WTI and Brent are ~$1.60 weaker at typing, operating a touch above Wednesday’s trough at typing. Both benchmarks have come under pressure as the USD (DXY) continues to trade a little below 5-year highs made on Wednesday in the NY session, while debate re: the trajectory of China’s current COVID outbreak has done the rounds in Asia.

  • To elaborate, fresh reported COVID cases in Shanghai have declined for a fifth day to ~10.7K, the lowest in over three weeks. The outbreak however continues to spread to other key population hubs, with the city of Hangzhou (home to several Chinese large-caps) implementing a mass testing regime and Beijing reporting the limited suspension of in-person classes.
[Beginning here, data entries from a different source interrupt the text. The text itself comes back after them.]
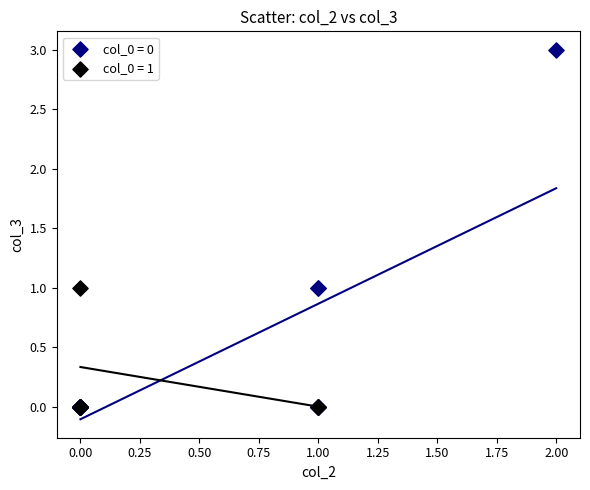

Which series contains the highest Y value?

col_0 = 0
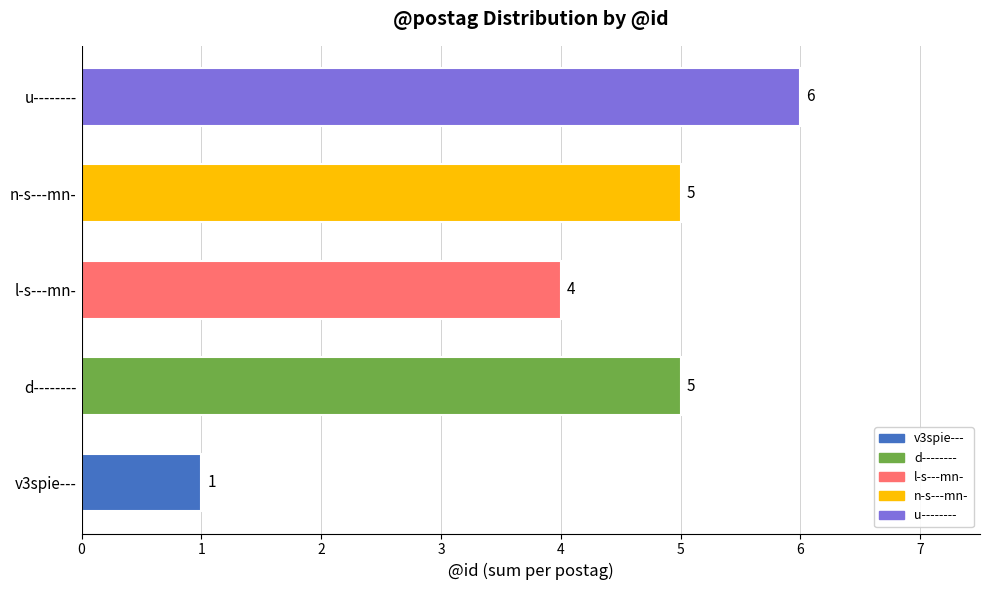

How many series are shown in this chart?

1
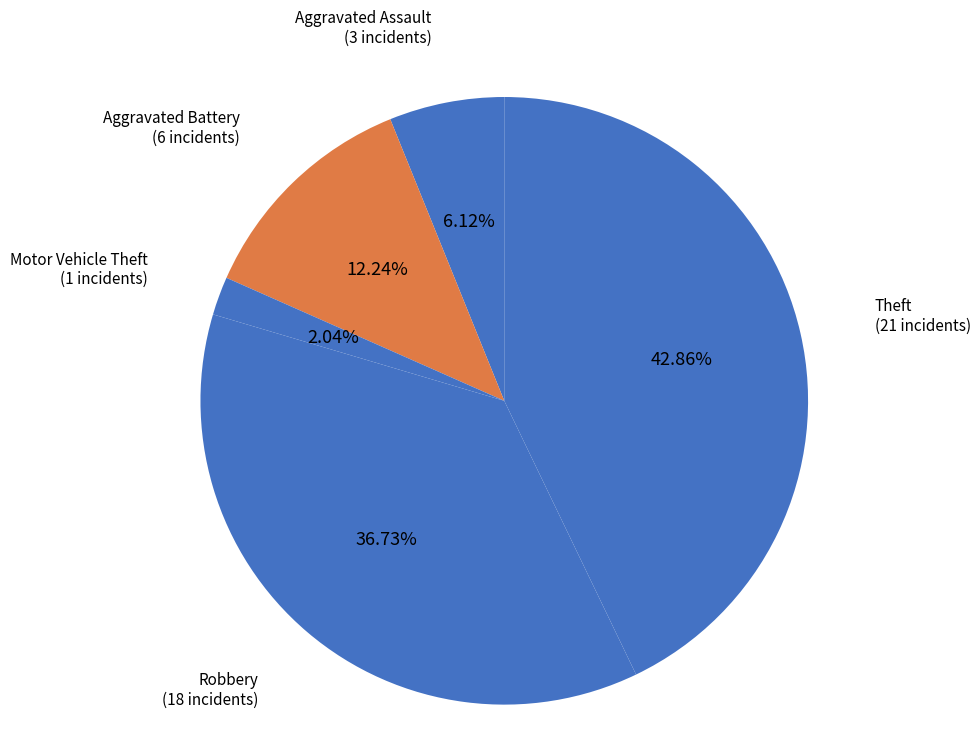

To the nearest percent, what is the difference between the Aggravated Battery and Aggravated Assault slice percentages?

6%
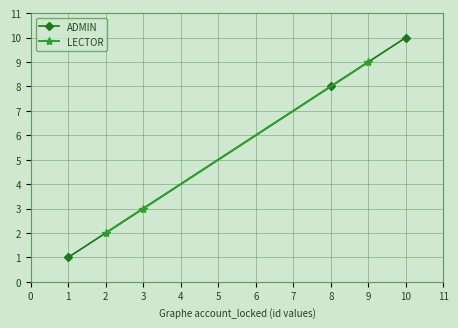

Is it true that ADMIN equals 0 at 1?

False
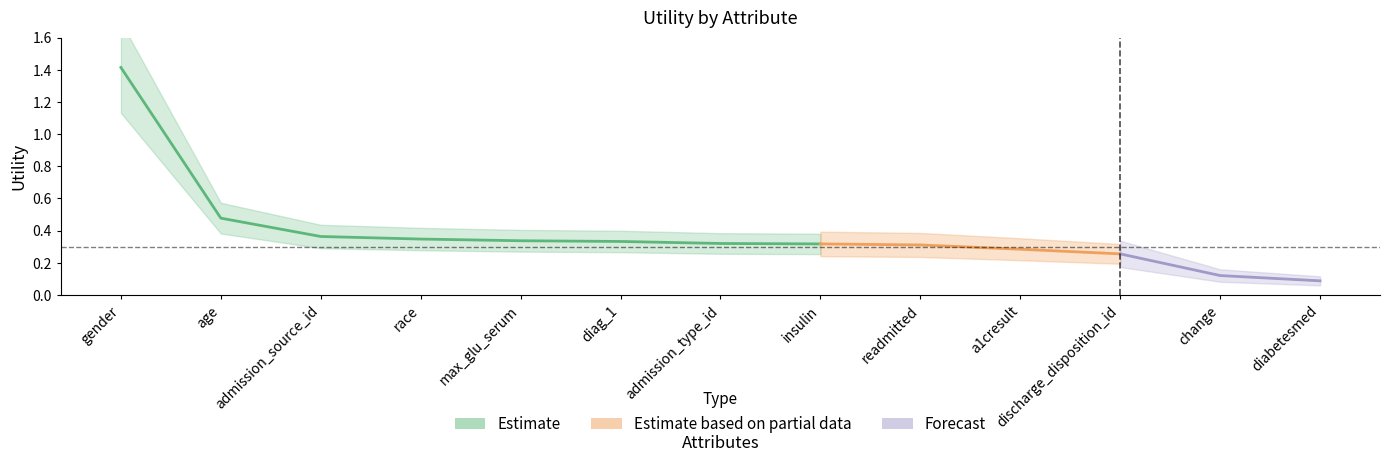

True or false: there are more than 0 points higher than both neighbors.

False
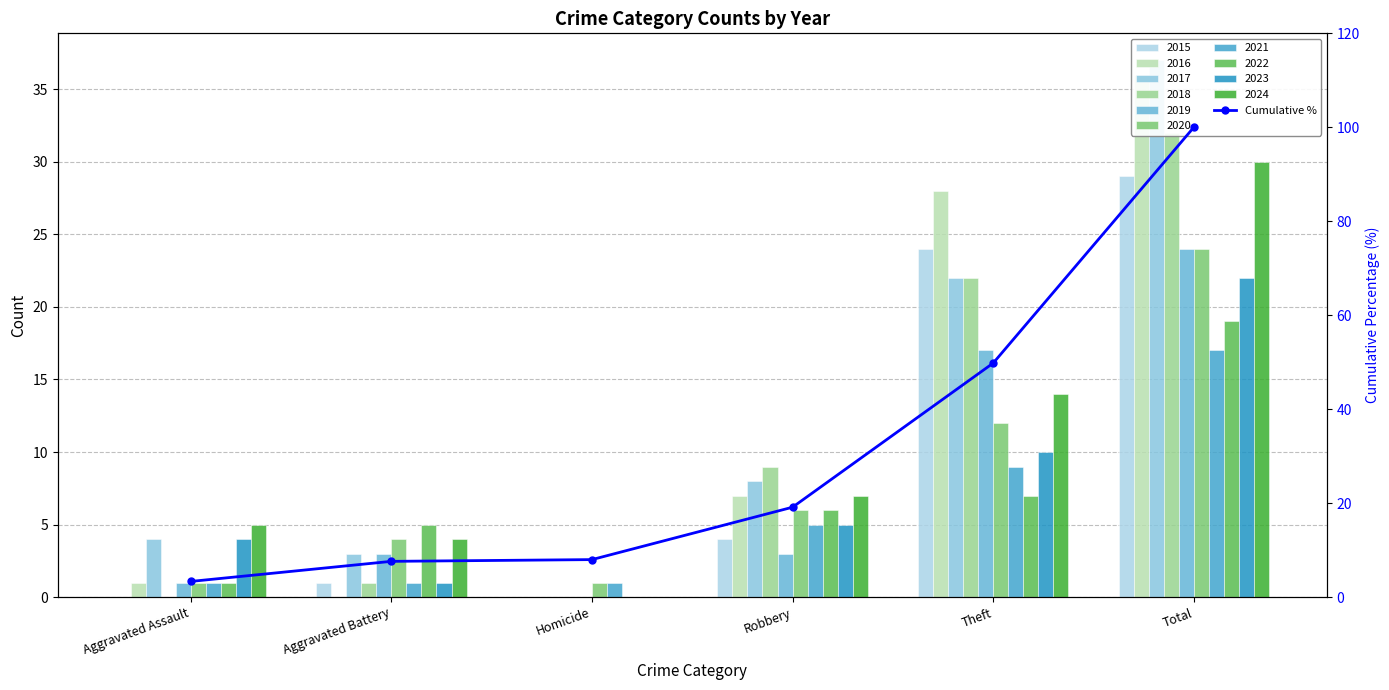

What is the maximum value shown in the chart?

100.0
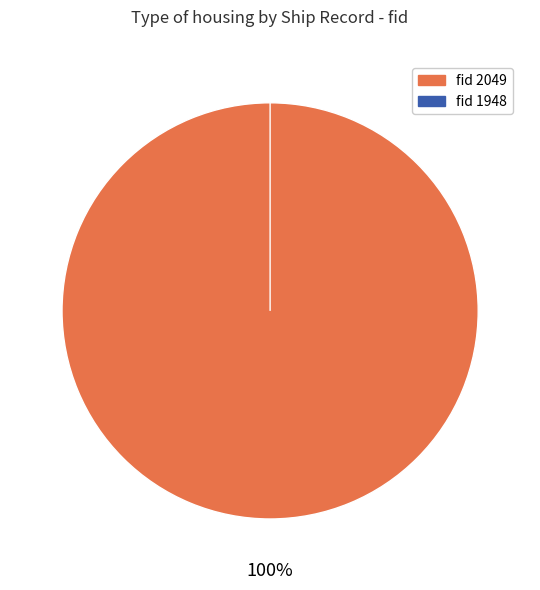

Which category has the smallest portion of the pie?

1948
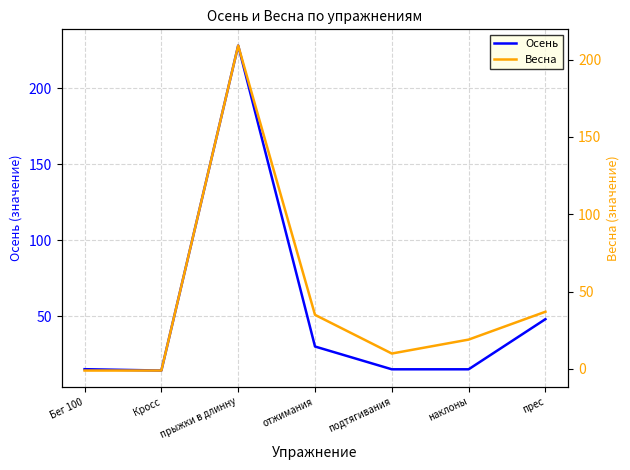

The Осень series shows 14.2 at Кросс. True or false?

True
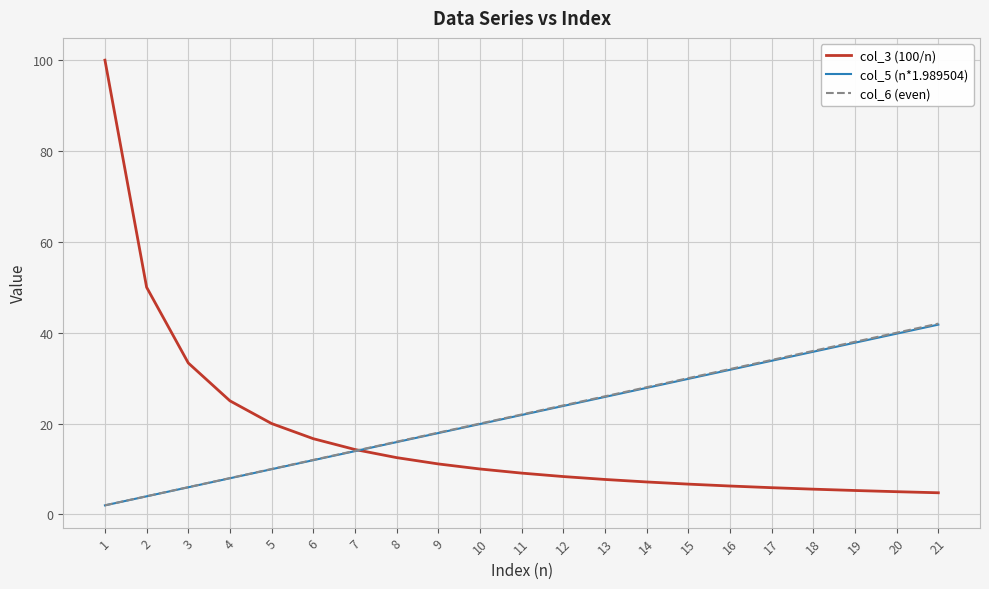

True or false: col_6 (even) has a value of 24.0 at 12.

True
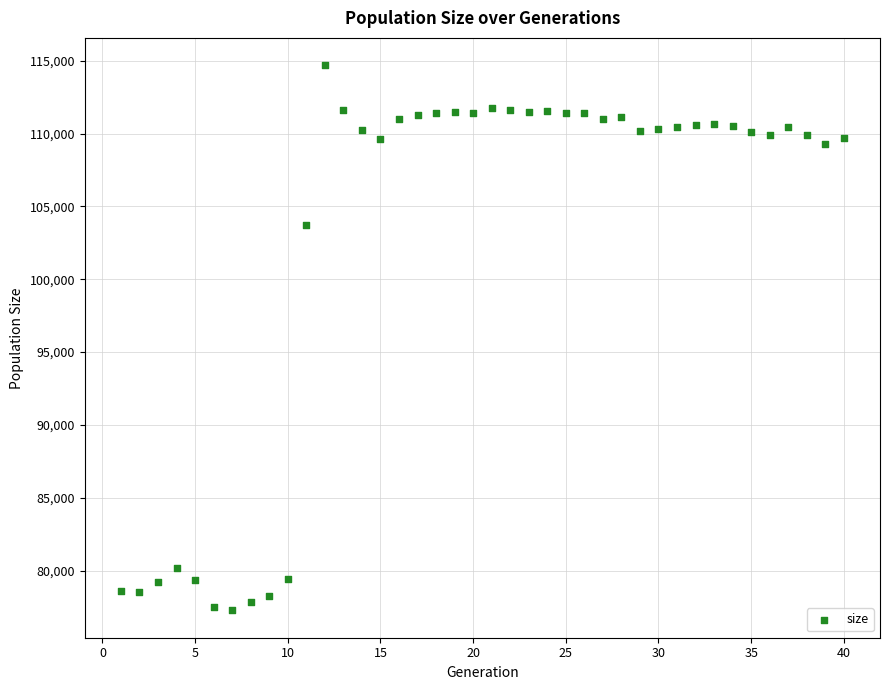

What is the range of Y values (max minus min)?

37449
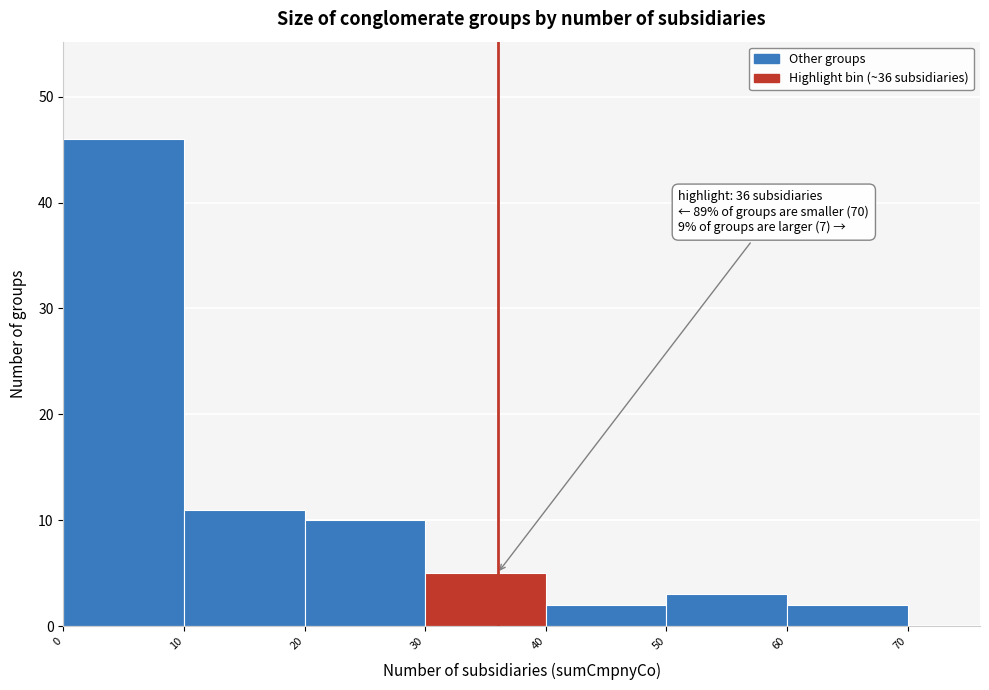

Over which range of the x-axis is the bar tallest?

0 to 10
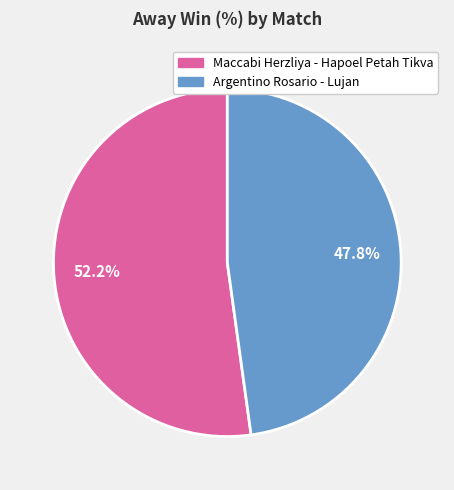

What is the largest slice in the pie chart?

Maccabi Herzliya - Hapoel Petah Tikva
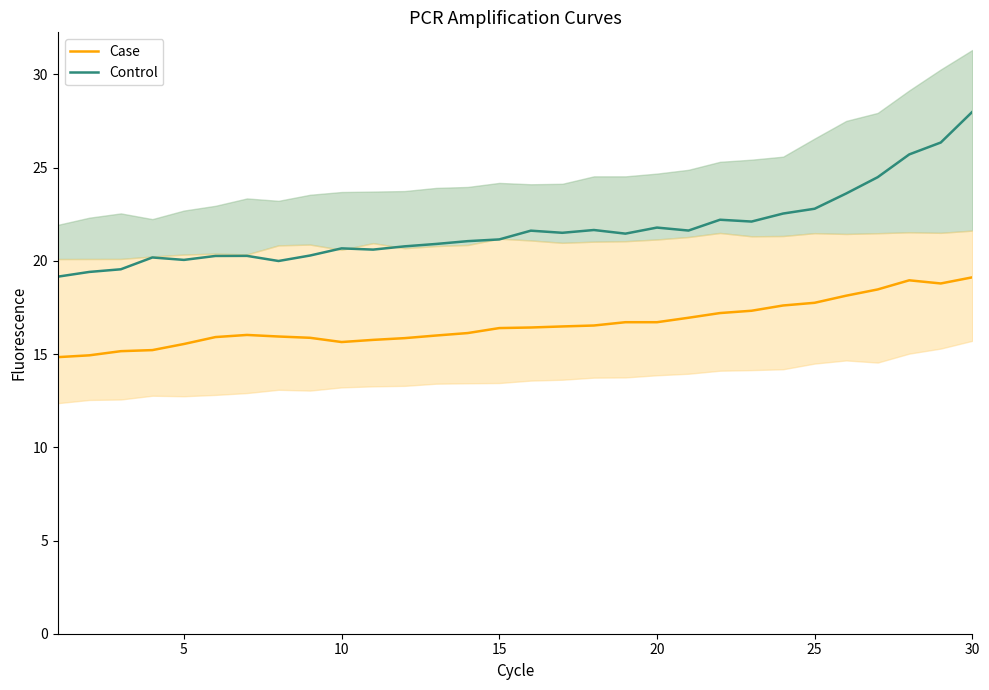

What is the approximate value of Control at 30?

28.0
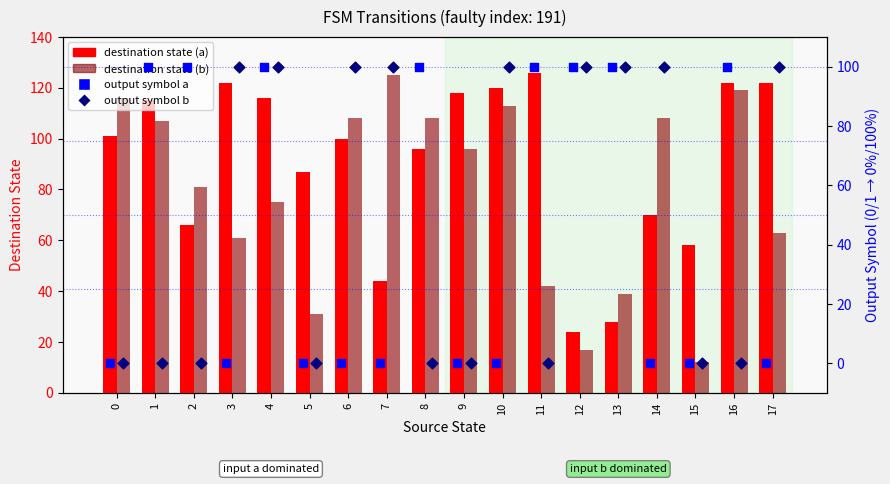

What are all the series names shown in the legend?

destination state (a), destination state (b), output symbol a (%), output symbol b (%)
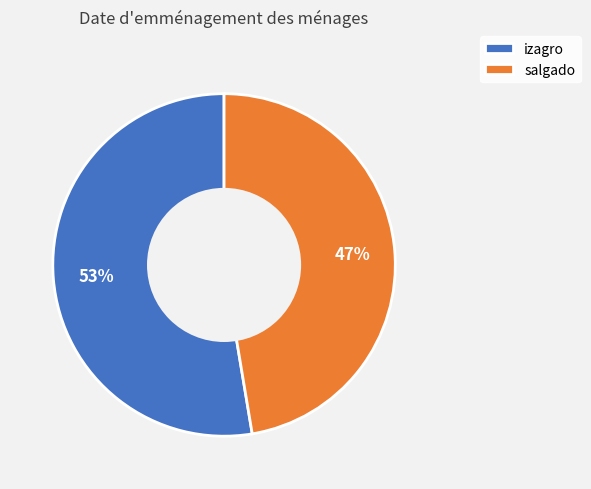

Approximately how many times larger is the value at salgado compared to izagro?

0.9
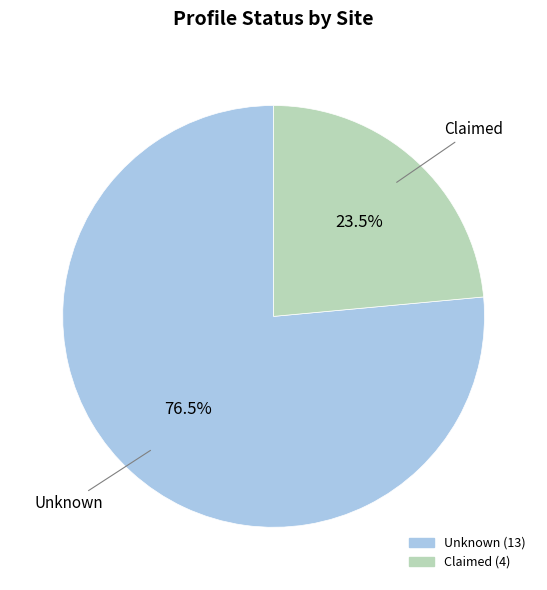

Is there any slice that represents more than half of the pie?

Yes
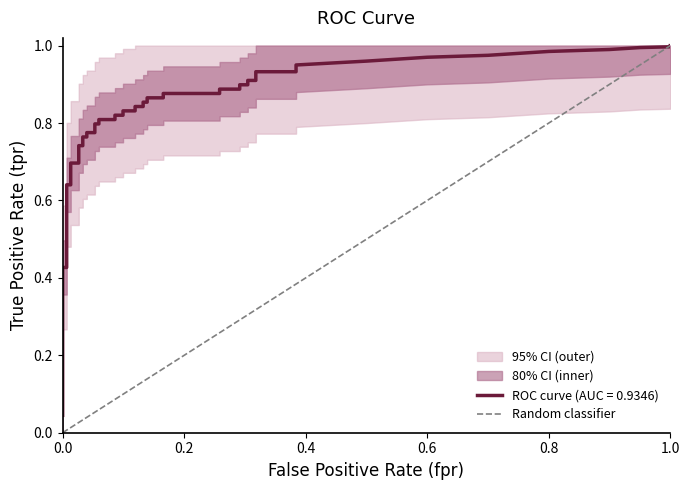

How many values are above zero?

1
A note that this comes as other areas such as the port cities of Qingdao and Qinhuangdao have been reportedly placed under full/partial lockdown.
  • Keeping within the region, Sinopec has issued a forecast that crude demand in China would recover by end-Q2 in ‘22, led by predictions of “pent-up demand” once COVID case numbers recede.
  • Looking to the U.S., EIA inventory data on Wednesday offered a relatively mixed picture, with figures pointing to a build in crude and Cushing hub inventories, with a surprise drawdown in gasoline stocks and a decline in distillate stockpiles observed as well.
  • WTI and Brent futures largely rose off their session lows after the EIA data release, with events in China (re: demand destruction worry) Europe (re: possible sanctions on Russian crude and the cutting of Russian gas supplies to Europe) returning into focus.